- PROBLEM REQUIREMENTS -
Where a line in the records below includes "Ordenar", pull that line out.

Saved data entries
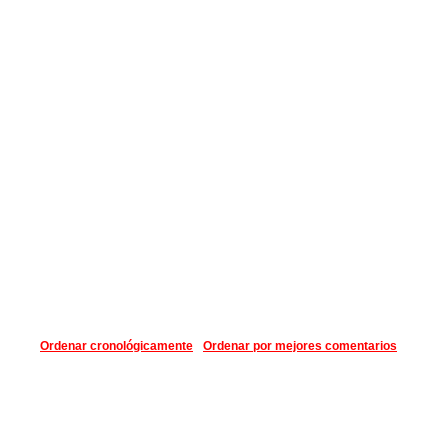
Ordenar cronológicamente
Ordenar por mejores comentarios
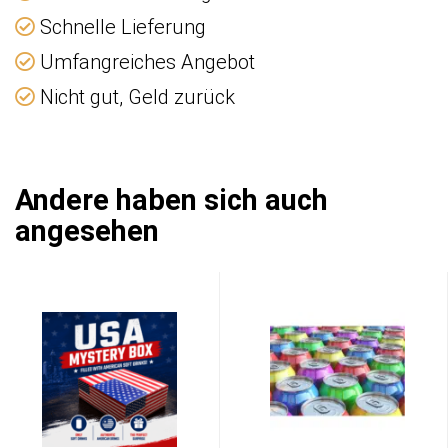
Schnelle Lieferung
Umfangreiches Angebot
Nicht gut, Geld zurück
Andere haben sich auch
angesehen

- OUTPUT -
Ordenar cronológicamente
Ordenar por mejores comentarios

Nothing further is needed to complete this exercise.